In 1911, Abraham Cahan invited him to join The Forward and gave him the Litvak pseudonym B. Kovner. He wrote a number of popular humorous characters like Yente Telebende and her husband Mendl, Moyshe Kapoyer, and Peyshe the Farmer, who became household names in Yiddish-speaking American households and inspired a number of songs and stage routines. He wrote a number of poems that were nostalgic for the old country. The poems were collected in his first volume Zikhroynes fun Mayn Haym (Memories of My Home), which was published in 1907 and had an introduction from his mentor David Pinski. Many of his humorous sketches were collected into six Yiddish volumes published between 1914 and 1936. They were also collected in two English volumes, the 1936 Laugh, Jew, Laugh and the 1940 Cheerful Moments. He continued to write into his late 90s

Over the course of his literary career, Adler wrote a dozen books, 18,000 poems, numerous plays, and over 30,000 humorous articles. Many of his works were translated into German, Polish, Hungarian, Hebrew, and English. One of his stories, "Why Doesn't Hellil Move," was translated into Italian by Enrico Caruso in 1919. He continued to write a humor column for The Forward until his retirement in 1936. He then moved to Gulfport, Florida, where he continued to write poems and stories for The Forward. He stopped writing three years before his death, when he entered the nursing home, although he had a backlog of work that continued to be published after he died.

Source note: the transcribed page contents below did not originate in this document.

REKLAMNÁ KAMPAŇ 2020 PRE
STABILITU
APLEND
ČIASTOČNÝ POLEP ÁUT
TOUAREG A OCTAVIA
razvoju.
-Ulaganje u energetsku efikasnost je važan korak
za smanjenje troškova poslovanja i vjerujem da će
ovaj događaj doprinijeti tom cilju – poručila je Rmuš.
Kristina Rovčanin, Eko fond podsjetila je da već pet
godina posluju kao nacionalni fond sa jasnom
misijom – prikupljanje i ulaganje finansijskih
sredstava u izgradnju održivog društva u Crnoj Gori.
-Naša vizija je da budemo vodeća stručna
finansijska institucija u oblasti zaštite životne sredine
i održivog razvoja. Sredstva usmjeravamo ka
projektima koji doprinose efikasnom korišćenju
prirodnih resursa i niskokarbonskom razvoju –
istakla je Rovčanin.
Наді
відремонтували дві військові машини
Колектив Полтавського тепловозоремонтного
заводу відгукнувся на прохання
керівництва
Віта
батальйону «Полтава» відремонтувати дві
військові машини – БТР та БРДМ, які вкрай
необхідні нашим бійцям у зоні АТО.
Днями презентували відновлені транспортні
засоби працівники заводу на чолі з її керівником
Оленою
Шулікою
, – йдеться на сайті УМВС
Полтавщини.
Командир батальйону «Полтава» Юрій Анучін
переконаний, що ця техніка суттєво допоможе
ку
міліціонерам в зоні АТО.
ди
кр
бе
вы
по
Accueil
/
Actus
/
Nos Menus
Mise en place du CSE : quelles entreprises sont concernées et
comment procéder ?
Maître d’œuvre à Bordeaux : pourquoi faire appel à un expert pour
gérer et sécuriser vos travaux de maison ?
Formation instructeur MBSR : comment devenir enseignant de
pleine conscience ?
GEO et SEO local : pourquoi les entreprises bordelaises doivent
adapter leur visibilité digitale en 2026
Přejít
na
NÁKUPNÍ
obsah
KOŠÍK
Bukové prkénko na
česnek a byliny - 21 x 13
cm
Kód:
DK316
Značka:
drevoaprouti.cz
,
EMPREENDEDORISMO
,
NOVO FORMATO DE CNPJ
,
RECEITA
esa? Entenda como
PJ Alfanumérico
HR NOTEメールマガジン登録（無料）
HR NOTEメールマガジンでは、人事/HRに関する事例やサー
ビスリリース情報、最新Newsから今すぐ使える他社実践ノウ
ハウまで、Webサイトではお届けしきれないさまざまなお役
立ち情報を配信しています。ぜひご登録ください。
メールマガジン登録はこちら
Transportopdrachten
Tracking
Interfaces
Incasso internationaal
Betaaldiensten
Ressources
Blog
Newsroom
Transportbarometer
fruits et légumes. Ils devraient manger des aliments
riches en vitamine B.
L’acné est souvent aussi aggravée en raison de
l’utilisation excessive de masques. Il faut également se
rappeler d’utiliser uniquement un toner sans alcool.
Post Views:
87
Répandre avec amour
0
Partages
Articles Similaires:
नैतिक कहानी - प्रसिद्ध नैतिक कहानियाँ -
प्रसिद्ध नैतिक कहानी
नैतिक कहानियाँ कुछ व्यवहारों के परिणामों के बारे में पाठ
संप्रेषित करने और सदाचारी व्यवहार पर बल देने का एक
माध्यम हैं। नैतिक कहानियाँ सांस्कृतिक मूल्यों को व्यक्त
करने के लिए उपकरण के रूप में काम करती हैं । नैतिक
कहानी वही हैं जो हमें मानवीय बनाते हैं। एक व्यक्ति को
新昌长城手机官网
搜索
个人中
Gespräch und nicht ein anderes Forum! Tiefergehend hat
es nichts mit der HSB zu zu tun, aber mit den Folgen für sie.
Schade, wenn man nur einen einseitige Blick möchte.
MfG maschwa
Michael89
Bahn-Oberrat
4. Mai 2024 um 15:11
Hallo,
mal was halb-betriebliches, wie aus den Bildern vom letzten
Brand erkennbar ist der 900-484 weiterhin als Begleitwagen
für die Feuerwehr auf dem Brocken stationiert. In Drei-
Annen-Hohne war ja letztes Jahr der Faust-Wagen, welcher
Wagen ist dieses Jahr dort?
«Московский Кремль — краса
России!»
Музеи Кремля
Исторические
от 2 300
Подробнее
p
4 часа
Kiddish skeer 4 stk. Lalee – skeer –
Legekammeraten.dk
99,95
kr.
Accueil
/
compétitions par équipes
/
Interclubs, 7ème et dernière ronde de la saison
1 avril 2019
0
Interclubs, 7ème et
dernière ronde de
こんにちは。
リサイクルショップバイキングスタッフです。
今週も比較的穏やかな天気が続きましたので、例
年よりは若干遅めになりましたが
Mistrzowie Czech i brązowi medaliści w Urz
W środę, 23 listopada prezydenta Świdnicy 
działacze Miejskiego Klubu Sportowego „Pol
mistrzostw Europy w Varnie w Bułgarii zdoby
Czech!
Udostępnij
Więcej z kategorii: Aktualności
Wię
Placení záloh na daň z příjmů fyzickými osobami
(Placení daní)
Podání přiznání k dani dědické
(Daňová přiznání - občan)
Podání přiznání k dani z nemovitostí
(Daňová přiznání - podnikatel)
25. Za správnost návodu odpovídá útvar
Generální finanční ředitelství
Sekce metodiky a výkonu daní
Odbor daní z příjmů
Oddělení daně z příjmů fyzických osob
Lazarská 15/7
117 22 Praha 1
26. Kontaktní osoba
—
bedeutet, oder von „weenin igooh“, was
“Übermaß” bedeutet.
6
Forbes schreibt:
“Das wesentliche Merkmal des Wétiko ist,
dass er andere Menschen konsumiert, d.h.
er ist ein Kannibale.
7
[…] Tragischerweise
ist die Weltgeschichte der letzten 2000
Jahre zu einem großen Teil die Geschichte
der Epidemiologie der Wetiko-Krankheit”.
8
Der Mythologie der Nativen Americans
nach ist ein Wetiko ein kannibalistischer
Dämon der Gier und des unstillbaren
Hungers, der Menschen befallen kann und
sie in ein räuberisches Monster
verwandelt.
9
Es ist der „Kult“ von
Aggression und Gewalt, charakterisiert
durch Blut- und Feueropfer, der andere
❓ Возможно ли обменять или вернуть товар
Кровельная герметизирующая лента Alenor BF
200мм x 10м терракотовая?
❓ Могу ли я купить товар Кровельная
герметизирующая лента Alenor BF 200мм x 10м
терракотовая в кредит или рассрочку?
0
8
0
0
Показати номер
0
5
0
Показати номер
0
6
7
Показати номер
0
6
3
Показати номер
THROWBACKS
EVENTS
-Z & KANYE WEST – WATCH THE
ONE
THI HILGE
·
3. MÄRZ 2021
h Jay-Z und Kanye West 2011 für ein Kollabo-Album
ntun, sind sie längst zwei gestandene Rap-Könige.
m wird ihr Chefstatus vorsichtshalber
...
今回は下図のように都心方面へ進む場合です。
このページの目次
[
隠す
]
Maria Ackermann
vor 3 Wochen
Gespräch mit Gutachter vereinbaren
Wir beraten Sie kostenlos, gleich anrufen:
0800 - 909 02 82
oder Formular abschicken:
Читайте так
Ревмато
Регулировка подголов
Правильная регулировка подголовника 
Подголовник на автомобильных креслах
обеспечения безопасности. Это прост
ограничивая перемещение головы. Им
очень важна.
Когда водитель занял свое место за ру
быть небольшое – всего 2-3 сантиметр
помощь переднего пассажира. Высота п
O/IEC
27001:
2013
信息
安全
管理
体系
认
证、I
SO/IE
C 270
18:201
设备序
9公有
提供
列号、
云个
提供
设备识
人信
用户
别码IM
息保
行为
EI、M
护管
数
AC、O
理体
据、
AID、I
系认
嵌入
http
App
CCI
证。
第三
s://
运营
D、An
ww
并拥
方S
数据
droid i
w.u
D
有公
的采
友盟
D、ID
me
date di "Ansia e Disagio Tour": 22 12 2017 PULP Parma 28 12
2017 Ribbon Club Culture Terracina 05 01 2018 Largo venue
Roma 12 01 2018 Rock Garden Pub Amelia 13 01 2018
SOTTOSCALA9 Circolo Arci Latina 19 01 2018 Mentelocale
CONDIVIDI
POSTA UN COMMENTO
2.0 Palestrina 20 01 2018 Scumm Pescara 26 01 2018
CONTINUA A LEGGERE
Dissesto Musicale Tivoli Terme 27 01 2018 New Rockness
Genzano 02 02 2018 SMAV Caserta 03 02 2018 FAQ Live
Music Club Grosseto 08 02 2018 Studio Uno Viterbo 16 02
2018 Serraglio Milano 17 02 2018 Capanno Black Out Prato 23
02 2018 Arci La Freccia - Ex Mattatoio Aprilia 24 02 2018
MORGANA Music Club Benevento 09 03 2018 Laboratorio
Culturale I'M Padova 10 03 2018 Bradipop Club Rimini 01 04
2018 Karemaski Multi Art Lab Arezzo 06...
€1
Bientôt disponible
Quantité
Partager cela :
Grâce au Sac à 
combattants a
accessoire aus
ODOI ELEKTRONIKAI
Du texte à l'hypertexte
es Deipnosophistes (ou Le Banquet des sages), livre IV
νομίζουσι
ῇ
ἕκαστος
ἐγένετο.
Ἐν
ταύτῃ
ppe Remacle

==Personal life and death==
In 1896, Adler married Celia Schimerling. Their children were Bertha, Emil, Simon, Julius, Clara, and Ruth.

Jacob Adler died in Pasadena, St. Petersburg, Florida, on December 31, 1974, aged 100. He was buried in Chapel Hill Cemetery in St. Petersburg. He was survived by his children: Bertha Klausner, Clara Rubin, Emil and Julius; 14 grandchildren, 26 greatgrandchildren, including Marty Rubin and at least two greatgreat‐grandchildren, Jordan and Noah Rubin.

== Legacy ==
Jacob Adler's book "None" was the favorite book of Albert Einstein during Einstein's last few months of life.